• **Work item**
Give back exactly the lines of the data below, starting with the line that has "FIG. 5. Von" and going on through the line that has "Table 3. The".

• **Entries supplied**

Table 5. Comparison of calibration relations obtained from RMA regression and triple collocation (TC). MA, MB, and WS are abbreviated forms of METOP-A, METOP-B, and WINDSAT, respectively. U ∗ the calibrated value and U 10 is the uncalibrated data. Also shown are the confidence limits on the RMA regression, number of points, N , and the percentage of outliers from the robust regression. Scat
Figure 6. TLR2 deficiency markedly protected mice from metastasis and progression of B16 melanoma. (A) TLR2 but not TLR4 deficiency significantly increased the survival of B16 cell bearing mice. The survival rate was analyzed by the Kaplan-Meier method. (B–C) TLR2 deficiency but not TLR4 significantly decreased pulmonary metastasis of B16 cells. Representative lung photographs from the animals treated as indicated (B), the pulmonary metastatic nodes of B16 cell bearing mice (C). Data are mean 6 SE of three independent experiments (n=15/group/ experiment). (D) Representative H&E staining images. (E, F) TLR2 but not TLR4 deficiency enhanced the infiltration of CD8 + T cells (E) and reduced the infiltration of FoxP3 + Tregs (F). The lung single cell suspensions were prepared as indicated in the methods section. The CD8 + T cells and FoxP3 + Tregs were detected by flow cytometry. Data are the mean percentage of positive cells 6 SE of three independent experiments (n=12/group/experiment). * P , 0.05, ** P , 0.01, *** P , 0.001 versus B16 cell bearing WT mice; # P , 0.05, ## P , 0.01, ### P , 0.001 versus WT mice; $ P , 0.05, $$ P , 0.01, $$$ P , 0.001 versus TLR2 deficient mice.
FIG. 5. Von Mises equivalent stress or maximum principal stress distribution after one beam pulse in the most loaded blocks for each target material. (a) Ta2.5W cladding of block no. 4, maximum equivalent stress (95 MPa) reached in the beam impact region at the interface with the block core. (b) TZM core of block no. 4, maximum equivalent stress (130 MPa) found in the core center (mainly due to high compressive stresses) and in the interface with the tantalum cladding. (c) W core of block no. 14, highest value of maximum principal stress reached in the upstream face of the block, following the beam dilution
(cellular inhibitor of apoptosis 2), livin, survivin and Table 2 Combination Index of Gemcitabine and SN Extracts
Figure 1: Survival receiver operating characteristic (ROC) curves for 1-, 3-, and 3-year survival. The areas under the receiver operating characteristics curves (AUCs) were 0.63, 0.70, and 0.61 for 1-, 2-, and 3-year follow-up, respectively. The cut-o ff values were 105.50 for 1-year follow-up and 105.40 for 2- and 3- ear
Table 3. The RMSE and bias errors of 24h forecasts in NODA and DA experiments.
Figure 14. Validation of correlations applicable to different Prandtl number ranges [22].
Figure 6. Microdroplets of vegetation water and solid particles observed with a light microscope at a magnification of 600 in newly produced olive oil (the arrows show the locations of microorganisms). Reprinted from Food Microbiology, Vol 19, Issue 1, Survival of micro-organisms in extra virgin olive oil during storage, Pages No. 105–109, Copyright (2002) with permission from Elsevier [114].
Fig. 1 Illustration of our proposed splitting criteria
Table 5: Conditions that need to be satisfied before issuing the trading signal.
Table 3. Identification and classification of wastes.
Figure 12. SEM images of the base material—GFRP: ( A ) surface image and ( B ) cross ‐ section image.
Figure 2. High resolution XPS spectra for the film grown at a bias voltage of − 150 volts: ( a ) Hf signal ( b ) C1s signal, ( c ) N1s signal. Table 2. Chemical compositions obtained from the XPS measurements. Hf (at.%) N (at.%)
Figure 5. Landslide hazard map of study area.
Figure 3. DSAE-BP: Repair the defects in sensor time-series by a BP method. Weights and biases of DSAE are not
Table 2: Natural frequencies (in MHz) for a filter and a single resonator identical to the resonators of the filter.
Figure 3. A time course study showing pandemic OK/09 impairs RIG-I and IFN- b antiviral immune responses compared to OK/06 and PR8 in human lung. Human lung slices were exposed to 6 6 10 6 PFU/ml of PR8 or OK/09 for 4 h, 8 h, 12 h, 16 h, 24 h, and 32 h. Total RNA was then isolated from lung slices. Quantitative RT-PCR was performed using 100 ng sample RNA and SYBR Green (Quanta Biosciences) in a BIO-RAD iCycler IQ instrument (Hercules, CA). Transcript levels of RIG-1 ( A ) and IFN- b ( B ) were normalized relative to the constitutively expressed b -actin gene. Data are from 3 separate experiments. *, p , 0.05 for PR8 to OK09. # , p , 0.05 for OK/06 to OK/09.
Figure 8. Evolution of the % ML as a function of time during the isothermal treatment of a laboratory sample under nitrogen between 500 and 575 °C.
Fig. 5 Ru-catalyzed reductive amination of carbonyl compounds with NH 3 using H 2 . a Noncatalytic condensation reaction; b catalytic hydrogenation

• **Result for this exercise**
FIG. 5. Von Mises equivalent stress or maximum principal stress distribution after one beam pulse in the most loaded blocks for each target material. (a) Ta2.5W cladding of block no. 4, maximum equivalent stress (95 MPa) reached in the beam impact region at the interface with the block core. (b) TZM core of block no. 4, maximum equivalent stress (130 MPa) found in the core center (mainly due to high compressive stresses) and in the interface with the tantalum cladding. (c) W core of block no. 14, highest value of maximum principal stress reached in the upstream face of the block, following the beam dilution
(cellular inhibitor of apoptosis 2), livin, survivin and Table 2 Combination Index of Gemcitabine and SN Extracts
Figure 1: Survival receiver operating characteristic (ROC) curves for 1-, 3-, and 3-year survival. The areas under the receiver operating characteristics curves (AUCs) were 0.63, 0.70, and 0.61 for 1-, 2-, and 3-year follow-up, respectively. The cut-o ff values were 105.50 for 1-year follow-up and 105.40 for 2- and 3- ear
Table 3. The RMSE and bias errors of 24h forecasts in NODA and DA experiments.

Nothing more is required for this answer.